***** Отрывок текста

За деревней мы снова вышли на просторъ, гдѣ гуляли бури и непогоды... Встрѣчный вѣтеръ былъ такъ силенъ что захватывало дыханіе. Сейчасъ за Еренкёемъ великолѣпный видъ, къ несчастью полузакрытый для насъ... прямо передъ нами былъ глубокій спускъ въ обширную равнину, упирающуюся въ море и перерѣзанную нѣсколькими легкими отрогами возвышеній, идущихъ отъ главной массы плато. Еренкейская возвышенность была однимъ изъ выдающихся мысовъ послѣдняго, и мы, переваливъ ее, должны были снова опуститься въ низменность; знаменитое плато Троады здѣсь отошло далѣе на востокъ; образованная наносами рѣчныхъ потоковъ равнина растилалась отъ его подножія до береговъ Архипелага; передъ нами, немного налѣво въ бѣловатомъ туманѣ вырисовывались обрывы возвышеній, окаймляющихъ прославленное Шлиманомъ плато Еиссарлика; самое мѣсто развалинъ Трои тонуло на сѣрѣющемъ горизонтѣ въ облакахъ тумана и дождя. Мы начали спускъ въ эту низину, сейчасъ же за околицей Еренкёя.

Не легокъ былъ этотъ спускъ на вѣтру, силящемся опрокинуть и всадника, и коня; узкая глинистая тропка была такъ вязка что лошади наши скатывались гі скользили; а масса каменныхъ обнаженій, облизанныхъ дождями и покрытыхъ ледяными пластинками, мѣстами совершенно затрудняла спускъ. Только слѣзши съ копей и ведя ихъ подъ уздцы, мы смогли благополучно спуститься съ Еренкёйскаго перевала. На спускѣ по сторонамъ видны кое-гдѣ пашни, виноградники и группы обнаженныхъ кустовъ.

**********
***** Фрагмент данных

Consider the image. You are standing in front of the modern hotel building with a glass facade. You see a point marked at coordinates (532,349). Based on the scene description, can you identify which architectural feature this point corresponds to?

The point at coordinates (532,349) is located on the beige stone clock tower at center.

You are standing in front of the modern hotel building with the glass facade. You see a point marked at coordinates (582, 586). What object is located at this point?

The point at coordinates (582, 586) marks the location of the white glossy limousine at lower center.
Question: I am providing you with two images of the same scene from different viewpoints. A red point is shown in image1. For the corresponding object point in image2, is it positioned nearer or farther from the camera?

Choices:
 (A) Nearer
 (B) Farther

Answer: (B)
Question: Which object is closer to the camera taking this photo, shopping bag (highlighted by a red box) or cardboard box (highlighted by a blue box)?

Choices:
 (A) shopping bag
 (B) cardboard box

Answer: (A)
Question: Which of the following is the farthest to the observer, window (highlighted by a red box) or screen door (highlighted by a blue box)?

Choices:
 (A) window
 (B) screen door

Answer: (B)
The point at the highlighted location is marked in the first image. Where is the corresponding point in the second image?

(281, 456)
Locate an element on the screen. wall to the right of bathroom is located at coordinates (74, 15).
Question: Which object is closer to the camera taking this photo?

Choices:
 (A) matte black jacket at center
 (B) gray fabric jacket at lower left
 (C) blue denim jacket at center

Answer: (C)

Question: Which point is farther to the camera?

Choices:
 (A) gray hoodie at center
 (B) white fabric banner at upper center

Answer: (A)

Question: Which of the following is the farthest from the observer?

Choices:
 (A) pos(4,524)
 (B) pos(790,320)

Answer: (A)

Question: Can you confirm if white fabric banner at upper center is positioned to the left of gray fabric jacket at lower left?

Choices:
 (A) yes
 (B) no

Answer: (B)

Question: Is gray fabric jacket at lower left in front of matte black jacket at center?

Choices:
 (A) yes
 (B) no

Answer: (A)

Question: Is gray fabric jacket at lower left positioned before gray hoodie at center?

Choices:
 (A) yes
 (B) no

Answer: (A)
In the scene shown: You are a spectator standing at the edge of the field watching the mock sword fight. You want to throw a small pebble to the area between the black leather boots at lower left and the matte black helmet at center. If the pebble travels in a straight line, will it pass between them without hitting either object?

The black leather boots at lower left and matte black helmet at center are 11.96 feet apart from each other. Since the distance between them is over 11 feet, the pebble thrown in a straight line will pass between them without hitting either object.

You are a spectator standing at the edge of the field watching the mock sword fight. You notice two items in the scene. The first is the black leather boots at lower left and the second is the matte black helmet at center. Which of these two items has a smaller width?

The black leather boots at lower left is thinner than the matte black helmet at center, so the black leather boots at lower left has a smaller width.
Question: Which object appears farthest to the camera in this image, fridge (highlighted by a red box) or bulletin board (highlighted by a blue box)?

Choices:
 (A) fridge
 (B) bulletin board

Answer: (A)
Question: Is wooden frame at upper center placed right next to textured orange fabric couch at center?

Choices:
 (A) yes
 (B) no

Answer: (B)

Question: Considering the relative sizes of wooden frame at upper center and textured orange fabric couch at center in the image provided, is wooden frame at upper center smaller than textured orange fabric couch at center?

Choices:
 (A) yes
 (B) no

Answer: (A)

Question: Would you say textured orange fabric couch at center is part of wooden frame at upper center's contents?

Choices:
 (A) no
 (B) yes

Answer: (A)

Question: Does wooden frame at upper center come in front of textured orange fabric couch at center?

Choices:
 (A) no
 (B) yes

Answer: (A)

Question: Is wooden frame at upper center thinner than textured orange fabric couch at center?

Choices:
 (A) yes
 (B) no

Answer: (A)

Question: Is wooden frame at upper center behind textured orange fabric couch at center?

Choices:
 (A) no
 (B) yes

**********

▶ _Задания_:
- a) Что, согласно отрывку о спуске к равнине Троады, тонуло на сером горизонте в облаках тумана и дождя?
- b) Перечислите всё, что, по словам отрывка о спуске к равнине Троады, виднелось кое-где по сторонам на спуске.

▶ _Ответы к заданиям_:
- a) Само место развалин Трои.

- b) Пашни, виноградники и группы обнаженных кустов.